(Saved entries)
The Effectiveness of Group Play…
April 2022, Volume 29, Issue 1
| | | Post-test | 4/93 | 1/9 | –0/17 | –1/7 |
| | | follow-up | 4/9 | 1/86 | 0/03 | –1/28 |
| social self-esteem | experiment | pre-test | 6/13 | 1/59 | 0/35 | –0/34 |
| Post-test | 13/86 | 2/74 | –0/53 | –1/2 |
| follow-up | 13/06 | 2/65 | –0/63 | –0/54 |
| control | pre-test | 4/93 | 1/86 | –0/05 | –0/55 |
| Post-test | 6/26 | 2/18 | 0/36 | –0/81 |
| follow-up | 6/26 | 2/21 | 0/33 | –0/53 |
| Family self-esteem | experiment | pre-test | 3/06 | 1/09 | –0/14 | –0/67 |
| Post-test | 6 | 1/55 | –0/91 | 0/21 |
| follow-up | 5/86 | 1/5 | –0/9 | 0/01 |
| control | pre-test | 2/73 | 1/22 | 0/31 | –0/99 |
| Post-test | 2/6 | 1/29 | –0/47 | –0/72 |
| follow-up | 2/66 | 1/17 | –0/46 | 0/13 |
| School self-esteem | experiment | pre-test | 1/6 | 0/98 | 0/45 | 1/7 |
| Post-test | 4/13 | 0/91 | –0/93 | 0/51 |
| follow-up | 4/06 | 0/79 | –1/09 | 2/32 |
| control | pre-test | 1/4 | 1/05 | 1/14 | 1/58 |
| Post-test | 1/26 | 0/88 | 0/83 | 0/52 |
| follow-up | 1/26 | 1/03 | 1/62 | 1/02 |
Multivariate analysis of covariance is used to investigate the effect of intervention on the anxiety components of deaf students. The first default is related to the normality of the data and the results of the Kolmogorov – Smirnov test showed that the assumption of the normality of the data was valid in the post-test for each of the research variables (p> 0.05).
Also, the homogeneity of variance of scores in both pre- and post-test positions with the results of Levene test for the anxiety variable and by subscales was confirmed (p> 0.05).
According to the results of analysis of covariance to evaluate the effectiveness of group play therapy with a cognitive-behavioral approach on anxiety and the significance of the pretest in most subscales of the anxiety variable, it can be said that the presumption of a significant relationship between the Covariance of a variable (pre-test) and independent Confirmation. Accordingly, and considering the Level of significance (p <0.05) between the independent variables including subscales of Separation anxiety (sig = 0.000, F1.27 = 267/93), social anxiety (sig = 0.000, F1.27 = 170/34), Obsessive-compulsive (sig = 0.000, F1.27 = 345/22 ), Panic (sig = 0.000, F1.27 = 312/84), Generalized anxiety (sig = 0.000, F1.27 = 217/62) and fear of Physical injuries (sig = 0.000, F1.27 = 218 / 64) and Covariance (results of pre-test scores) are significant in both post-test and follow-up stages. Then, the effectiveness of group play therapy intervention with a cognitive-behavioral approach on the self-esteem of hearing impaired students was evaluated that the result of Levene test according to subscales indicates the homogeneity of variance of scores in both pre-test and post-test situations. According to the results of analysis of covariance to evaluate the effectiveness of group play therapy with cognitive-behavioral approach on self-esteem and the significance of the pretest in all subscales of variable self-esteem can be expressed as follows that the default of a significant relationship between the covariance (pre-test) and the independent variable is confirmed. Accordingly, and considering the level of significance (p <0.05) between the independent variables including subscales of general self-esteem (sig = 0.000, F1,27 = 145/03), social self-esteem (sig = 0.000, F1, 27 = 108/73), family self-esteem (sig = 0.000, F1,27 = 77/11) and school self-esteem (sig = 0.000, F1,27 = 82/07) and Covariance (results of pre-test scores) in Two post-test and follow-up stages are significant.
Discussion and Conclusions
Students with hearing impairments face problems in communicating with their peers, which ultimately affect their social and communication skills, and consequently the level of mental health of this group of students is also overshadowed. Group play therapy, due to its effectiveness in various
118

WORK ORDER: Look above for the line containing "0/35 | –0/34 |" and the line containing "0/31 | –0/99 |". Transcribe both, with the lines between them, exactly.

TASK OUTPUT:
| social self-esteem | experiment | pre-test | 6/13 | 1/59 | 0/35 | –0/34 |
| Post-test | 13/86 | 2/74 | –0/53 | –1/2 |
| follow-up | 13/06 | 2/65 | –0/63 | –0/54 |
| control | pre-test | 4/93 | 1/86 | –0/05 | –0/55 |
| Post-test | 6/26 | 2/18 | 0/36 | –0/81 |
| follow-up | 6/26 | 2/21 | 0/33 | –0/53 |
| Family self-esteem | experiment | pre-test | 3/06 | 1/09 | –0/14 | –0/67 |
| Post-test | 6 | 1/55 | –0/91 | 0/21 |
| follow-up | 5/86 | 1/5 | –0/9 | 0/01 |
| control | pre-test | 2/73 | 1/22 | 0/31 | –0/99 |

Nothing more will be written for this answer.